The result will be exactly the same as previously.

# Processing text files: readline()
If you want to treat the file's contents `as a set of lines`, not a bunch of characters, the `readline()` method will help you with that.

The method tries to `read a complete line of text from the file`, and returns it as a string in the case of success. Otherwise, it returns an empty string.

This opens up new opportunities - now you can also count lines easily, not only characters.

Let's make use of it. Look at the code in the editor.

In [6]:
from os import strerror

try:
    ccnt = lcnt = 0
    s = open('text.txt', 'rt')
    line = s.readline()
    while line != '':
        lcnt += 1
        for ch in line:
            print(ch, end='')
            ccnt += 1
        line = s.readline()
    s.close()
    print("\n\nCharacters in file:", ccnt)
    print("Lines in file:     ", lcnt)
except IOError as e:
    print("I/O error occurred:", strerror(e.errno))

Beautiful is better than ugly.
Explicit is better than implicit.
Simple is better than complex.
Complex is better than complicated.

Characters in file: 131
Lines in file:      4


As you can see, the general idea is exactly the same as in both previous examples.


# Processing text files: readlines()
Another method, which treats text file as a set of lines, not characters, is `readlines()`.

The `readlines()` method, when invoked without arguments, tries to `read all the file contents, and returns a list of strings, one element per file line`.

If you're not sure if the file size is small enough and don't want to test the OS, you can convince the `readlines()` method to read not more than a specified number of bytes at once (the returning value remains the same - it's a list of a string).
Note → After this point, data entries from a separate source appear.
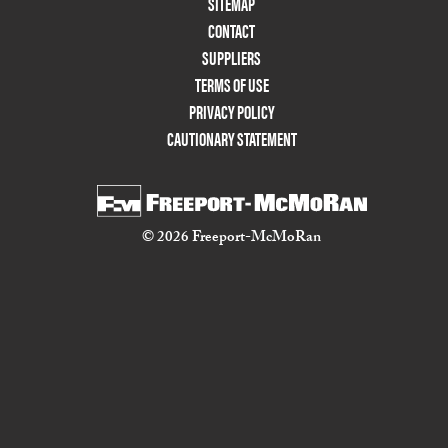
Footer
SITEMAP
Menu
CONTACT
Two
SUPPLIERS
TERMS OF USE
PRIVACY POLICY
CAUTIONARY STATEMENT
© 2026 Freeport-McMoRan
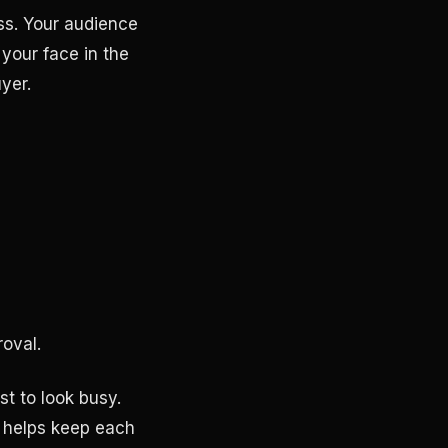
ss. Your audience
 your face in the
yer.
roval.
st to look busy.
 helps keep each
Feel free to experiment with the following example code to understand how the `readlines()` method works:

In [7]:
s = open("text.txt")
print(s.readlines(20))
print(s.readlines(20))
print(s.readlines(20))
print(s.readlines(20))
s.close()


['Beautiful is better than ugly.\n']
['Explicit is better than implicit.\n']
['Simple is better than complex.\n']
['Complex is better than complicated.']


#### The maximum accepted input buffer size is passed to the method as its argument.
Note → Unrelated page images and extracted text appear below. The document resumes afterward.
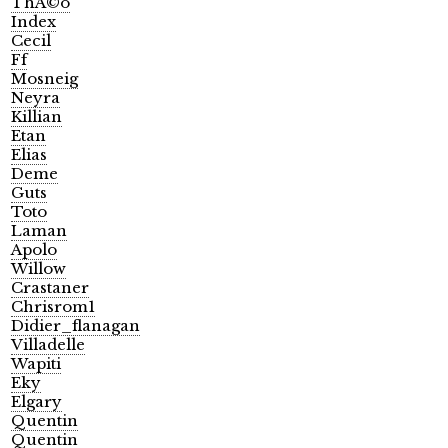
ThÃ©o
Index
Cecil
Ff
Mosneig
Neyra
Killian
Etan
Elias
Deme
Guts
Toto
Laman
Apolo
Willow
Crastaner
Chrisrom1
Didier_flanagan
Villadelle
Wapiti
Eky
Elgary
Quentin
Quentin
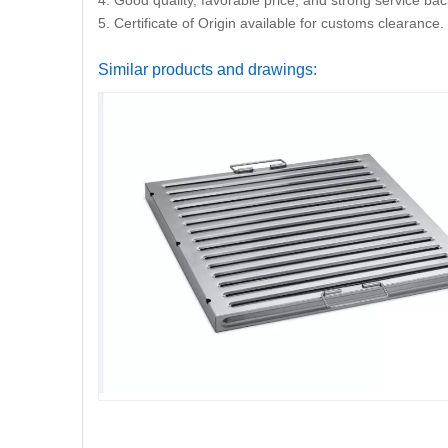
4. Good quality, favorable price, and strong service ba
5. Certificate of Origin available for customs clearance.
Similar products and drawings:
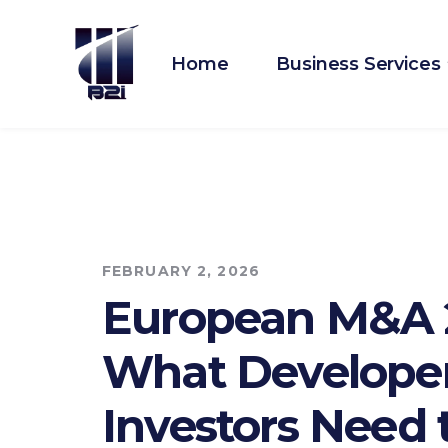
Home
Business Services
FEBRUARY 2, 2026
European M&A 
What Develope
Investors Need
You may expect that `readlines()` can process a file's contents more effectively than `readline()`, as it may need to be invoked fewer times.

Note: when there is nothing to read from the file, the method returns an empty list. Use it to detect the end of the file.

To the extent of the buffer's size, you can expect that increasing it may improve input performance, but there is no golden rule for it - try to find the optimal values yourself.

Look at the code in the editor. We've modified it to show you how to use `readlines()`.

In [8]:
from os import strerror

try:
    ccnt = lcnt = 0
    s = open('text.txt', 'rt')
    lines = s.readlines(20)
    while len(lines) != 0:
        for line in lines:
            lcnt += 1
            for ch in line:
                print(ch, end='')
                ccnt += 1
        lines = s.readlines(10)
    s.close()
    print("\n\nCharacters in file:", ccnt)
    print("Lines in file:     ", lcnt)
except IOError as e:
    print("I/O error occurred:", strerror(e.errno))

Beautiful is better than ugly.
Explicit is better than implicit.
Simple is better than complex.
Complex is better than complicated.

Characters in file: 131
Lines in file:      4


We've decided to use a 15-byte-long buffer. Don't think it's a recommendation.

We've used such a value to avoid the situation in which the first `readlines()` invocation consumes the whole file.

We want the method to be forced to work harder, and to demonstrate its capabilities.

There are `two nested loops in the code`: the outer one uses `readlines()`'s result to iterate through it, while the inner one prints the lines character by character.